Die MCH Group macht das einzig Richtige: Sie streicht die seit langem defizitären Publikumsmessen Muba in Basel, Comptoir Suisse in Lausanne und Züspa in Zürich. Gleichzeitig prüft sie die Entwicklung von neuen, innovativen Formaten. Das ist das erfolgsversprechende Rezept in einem dramatisch rückläufigen Messegeschäft.

Zuespa 2018 - Erlebniswelt

Gleichzeitig hält die MCH Group fest, dass sie sich «in der Schweiz künftig auf die Stärkung und Weiterentwicklung unserer national führenden Fachmessen und spezialisierten Publikumsmessen – zum Beispiel Swissbau, Habitat-Jardin, Giardina oder SWISS-MOTO – konzentrieren». www.messe.ch

In die Zukunft blickend betont Hans-Kristian Hoejsgaard, CEO a.i. der MCH Group, dass die MCH Group für 2020 die Entwicklung eines neuen, innovativen Formats für «hybride» Publikumsplattformen prüft. Dieses soll das temporäre physische Live-Erlebnis vor Ort mit verschiedenen digitalen Angeboten verbinden und so ganzjährig präsente Communities bilden.

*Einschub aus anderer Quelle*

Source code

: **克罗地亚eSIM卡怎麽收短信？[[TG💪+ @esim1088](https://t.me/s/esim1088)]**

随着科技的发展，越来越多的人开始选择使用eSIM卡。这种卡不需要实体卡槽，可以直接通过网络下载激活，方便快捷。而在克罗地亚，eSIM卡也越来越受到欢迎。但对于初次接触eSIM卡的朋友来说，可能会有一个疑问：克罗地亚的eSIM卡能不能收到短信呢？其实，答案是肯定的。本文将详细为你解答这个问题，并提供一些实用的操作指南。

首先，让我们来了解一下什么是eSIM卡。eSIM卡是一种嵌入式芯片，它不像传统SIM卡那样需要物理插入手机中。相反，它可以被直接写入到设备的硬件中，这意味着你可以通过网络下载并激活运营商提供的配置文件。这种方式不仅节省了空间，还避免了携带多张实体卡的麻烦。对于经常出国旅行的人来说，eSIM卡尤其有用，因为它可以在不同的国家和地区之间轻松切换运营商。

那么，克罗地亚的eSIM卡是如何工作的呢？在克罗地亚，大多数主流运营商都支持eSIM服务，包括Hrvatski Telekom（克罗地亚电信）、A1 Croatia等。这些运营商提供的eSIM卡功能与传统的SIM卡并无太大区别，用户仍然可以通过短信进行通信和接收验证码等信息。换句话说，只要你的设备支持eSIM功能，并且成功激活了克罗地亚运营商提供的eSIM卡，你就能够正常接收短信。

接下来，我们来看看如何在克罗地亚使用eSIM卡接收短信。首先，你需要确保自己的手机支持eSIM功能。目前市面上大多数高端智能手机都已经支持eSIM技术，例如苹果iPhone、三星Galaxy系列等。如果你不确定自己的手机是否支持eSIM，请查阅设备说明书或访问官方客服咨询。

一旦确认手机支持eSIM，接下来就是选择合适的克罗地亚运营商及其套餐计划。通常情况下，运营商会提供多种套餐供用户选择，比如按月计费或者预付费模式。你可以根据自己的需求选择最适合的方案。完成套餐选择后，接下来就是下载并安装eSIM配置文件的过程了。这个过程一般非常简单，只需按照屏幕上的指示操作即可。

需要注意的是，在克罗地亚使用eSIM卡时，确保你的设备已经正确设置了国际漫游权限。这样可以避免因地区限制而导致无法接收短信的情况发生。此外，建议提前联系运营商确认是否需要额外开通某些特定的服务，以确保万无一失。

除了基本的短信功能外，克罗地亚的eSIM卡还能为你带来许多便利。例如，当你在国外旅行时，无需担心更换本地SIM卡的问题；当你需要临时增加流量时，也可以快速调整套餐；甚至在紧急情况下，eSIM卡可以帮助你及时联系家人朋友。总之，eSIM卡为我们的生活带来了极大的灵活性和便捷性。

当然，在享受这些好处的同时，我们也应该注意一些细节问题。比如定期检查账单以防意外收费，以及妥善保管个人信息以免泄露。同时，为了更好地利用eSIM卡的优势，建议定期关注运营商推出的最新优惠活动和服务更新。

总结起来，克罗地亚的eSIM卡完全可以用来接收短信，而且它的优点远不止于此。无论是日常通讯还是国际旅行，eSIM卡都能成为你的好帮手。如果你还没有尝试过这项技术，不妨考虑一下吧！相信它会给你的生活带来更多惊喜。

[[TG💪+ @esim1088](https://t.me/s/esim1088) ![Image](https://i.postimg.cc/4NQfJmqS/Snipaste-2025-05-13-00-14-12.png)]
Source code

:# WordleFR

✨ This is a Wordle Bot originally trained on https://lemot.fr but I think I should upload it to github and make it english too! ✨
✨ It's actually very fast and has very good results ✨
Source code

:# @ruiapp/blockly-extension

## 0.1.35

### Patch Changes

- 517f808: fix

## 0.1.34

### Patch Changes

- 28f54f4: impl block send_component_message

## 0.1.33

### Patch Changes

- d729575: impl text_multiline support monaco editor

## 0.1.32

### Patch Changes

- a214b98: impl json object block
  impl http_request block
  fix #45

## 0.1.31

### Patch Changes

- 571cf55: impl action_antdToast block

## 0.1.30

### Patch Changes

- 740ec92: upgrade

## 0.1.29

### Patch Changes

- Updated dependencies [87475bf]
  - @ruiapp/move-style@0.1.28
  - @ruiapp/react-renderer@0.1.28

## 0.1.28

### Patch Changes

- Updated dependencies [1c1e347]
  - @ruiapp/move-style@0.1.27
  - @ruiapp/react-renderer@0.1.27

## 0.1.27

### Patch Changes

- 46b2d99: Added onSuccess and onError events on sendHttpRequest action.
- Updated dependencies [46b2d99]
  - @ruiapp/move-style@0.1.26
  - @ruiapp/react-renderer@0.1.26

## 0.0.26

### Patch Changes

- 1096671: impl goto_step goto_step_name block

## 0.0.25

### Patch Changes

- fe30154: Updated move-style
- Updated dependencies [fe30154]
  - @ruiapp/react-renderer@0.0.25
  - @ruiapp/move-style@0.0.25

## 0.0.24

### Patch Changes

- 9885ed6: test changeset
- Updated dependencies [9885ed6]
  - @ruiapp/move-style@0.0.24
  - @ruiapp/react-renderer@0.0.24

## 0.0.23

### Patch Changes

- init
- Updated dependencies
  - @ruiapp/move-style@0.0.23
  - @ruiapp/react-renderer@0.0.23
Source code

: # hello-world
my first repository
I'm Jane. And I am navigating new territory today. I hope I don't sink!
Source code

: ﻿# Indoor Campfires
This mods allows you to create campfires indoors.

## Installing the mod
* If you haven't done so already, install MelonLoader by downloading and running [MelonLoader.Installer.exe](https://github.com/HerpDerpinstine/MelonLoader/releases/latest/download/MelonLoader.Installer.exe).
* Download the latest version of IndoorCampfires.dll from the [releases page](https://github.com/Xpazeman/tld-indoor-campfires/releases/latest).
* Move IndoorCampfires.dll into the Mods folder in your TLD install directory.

Hans-Kristian Hoejsgaard sagt: «Das traditionelle Messeformat der allgemeinen Publikumsmessen mit Fokus auf dem Verkauf von Produkten wird aus strategischen Überlegungen von uns nicht mehr weiterverfolgt. Für eine breite Besucherschaft haben diese MCH-Messen an Attraktivität verloren und die Aussteller können auf Grund der rückläufigen Besucherzahlen und der fehlenden Verkäufe ihre Ziele nicht mehr erreichen.»